Г. Саралидзе: Я бы на 100 % согласился, кабы не одно обстоятельство. Если бы по поводу договора было противостояние только с западными историками или политиками… Но дело в том, что эта тема каждый раз становится поводом для внутренних дискуссий в нашем обществе. И у нас находятся люди, которые, как это было в конце 1980-х годов, говорят, что мы вместе с Гитлером приближали Вторую мировую войну. Просто игнорировать это невозможно!
Д. Куликов: Игнорировать или запрещать подобные дискуссии не надо. Запретом ничего не решишь. У всех должна быть возможность высказаться, но должно быть и терпение выслушать ответ. Проблема как раз в том, что они высказываться хотят, а ответа слышать не желают. И вот здесь мы говорим: у вас есть мнение, и у нас есть мнение, оно будет озвучено публично, и люди могут решить, с кем они: с вами или с нами.

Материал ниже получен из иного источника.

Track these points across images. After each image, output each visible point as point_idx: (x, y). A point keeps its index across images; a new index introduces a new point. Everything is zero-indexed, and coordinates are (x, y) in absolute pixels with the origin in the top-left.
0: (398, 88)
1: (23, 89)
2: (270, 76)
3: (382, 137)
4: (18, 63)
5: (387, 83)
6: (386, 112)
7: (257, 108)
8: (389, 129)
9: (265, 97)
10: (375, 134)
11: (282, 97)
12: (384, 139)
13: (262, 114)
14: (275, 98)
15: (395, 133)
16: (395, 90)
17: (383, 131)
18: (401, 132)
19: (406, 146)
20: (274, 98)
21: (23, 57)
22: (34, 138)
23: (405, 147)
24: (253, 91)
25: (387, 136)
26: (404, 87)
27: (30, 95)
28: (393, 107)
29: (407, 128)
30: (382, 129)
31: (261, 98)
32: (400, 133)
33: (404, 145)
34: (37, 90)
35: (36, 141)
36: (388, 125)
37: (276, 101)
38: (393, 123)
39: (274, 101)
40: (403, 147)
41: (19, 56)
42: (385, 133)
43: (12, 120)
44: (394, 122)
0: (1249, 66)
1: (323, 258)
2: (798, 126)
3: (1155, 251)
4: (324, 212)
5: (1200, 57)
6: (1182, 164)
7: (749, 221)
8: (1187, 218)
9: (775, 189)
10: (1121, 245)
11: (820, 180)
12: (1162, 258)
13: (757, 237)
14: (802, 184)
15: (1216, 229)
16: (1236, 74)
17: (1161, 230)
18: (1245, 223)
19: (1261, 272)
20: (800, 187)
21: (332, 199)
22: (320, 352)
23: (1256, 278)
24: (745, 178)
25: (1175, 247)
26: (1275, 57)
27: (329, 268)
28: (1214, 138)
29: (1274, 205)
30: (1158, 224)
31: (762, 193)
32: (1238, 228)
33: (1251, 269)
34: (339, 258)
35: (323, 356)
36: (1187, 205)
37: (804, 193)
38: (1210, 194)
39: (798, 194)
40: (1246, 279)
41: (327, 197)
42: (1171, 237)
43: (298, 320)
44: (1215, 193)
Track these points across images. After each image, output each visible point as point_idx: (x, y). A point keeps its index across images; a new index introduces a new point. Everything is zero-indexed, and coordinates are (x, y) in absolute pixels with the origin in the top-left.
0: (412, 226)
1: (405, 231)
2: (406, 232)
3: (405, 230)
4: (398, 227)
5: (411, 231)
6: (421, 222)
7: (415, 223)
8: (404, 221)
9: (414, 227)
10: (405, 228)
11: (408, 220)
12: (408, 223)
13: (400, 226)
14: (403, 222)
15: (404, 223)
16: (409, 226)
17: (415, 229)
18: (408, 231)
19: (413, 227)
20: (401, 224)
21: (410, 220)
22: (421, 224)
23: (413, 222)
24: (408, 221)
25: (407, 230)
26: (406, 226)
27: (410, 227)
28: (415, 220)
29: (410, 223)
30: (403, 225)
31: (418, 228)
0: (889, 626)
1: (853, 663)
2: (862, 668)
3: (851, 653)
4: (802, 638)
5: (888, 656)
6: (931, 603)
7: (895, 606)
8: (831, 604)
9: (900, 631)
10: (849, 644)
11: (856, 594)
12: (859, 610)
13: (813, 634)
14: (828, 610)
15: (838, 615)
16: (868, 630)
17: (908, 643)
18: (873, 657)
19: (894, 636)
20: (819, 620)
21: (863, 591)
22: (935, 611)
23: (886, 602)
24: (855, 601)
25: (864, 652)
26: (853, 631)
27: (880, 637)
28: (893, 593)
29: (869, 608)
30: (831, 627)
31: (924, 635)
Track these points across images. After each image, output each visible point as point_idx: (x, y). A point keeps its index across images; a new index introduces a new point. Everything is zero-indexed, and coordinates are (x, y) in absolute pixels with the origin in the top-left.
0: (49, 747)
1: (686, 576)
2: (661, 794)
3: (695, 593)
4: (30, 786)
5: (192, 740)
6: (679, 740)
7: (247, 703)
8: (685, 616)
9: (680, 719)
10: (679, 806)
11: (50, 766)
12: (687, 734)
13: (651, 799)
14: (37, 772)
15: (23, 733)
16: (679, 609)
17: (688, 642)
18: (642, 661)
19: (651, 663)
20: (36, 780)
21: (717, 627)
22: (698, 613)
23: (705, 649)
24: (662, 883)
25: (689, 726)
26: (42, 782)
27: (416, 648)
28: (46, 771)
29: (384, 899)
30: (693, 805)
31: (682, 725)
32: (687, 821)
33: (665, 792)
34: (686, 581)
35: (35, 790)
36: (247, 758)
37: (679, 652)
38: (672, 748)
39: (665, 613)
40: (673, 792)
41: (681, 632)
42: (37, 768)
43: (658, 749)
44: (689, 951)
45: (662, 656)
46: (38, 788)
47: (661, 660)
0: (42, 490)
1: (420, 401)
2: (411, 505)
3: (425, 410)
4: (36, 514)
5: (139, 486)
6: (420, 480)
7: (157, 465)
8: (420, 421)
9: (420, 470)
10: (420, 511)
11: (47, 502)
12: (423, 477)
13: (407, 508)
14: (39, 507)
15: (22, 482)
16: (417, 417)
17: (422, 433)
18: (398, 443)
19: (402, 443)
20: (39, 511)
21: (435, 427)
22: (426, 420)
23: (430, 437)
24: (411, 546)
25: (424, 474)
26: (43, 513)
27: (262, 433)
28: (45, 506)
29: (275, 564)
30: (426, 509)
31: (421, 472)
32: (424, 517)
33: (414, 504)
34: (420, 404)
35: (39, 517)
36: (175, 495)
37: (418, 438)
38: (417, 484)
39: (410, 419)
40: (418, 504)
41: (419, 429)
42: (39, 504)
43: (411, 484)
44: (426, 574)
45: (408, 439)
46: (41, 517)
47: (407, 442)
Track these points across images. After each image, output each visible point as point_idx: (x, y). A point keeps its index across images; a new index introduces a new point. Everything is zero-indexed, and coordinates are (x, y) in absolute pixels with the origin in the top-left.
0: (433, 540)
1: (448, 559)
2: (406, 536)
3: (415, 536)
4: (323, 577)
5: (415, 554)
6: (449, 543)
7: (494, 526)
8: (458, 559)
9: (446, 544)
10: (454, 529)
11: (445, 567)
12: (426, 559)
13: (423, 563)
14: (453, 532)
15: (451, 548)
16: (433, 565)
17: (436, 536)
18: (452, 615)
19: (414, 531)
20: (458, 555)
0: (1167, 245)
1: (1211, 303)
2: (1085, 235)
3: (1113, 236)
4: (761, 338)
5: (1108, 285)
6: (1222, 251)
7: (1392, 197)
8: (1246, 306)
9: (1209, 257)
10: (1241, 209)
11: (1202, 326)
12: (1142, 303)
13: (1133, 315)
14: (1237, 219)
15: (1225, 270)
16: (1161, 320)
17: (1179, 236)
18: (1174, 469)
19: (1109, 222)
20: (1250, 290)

Все соцопросы и «Бессмертный полк» показывают, сколько с нами, а сколько – с ними. Вот и все. То, что они этот вопрос обсуждают сейчас, еще не означает, что они стали Власовым и Русской освободительной армией. Потому что мы ни с кем войну объявленную не ведем. Если случится что-то – да, я с тобой согласен, эти люди могут встать в ряды аналога власовских войск. Но это будет их выбор, и запретами ничего здесь не сделаешь.
Г. Саралидзе: Безусловно.
Д. Куликов: Это будет их исторический выбор.
Г. Саралидзе: Никто не говорит о запретах. Наоборот.
Д. Куликов: Я не готов сейчас называть их власовцами. Их мнение – это их мнение. Они даже могут искренне заблуждаться. Но пускай тогда и наш ответ выслушают. Мы поговорим. Пока поговорим.
А. Гаспарян: Проблема заключается в том, что подавляющее большинство людей, которые рассуждают о договоре между Советским Союзом и Германией, сам документ никогда в глаза не видели. Вот попробуй задай хоть одному из них простой вопрос: сколько в этом договоре пунктов, с чего он начинается и чем заканчивается? Ответом будет звенящая тишина, потому что это никого не интересует.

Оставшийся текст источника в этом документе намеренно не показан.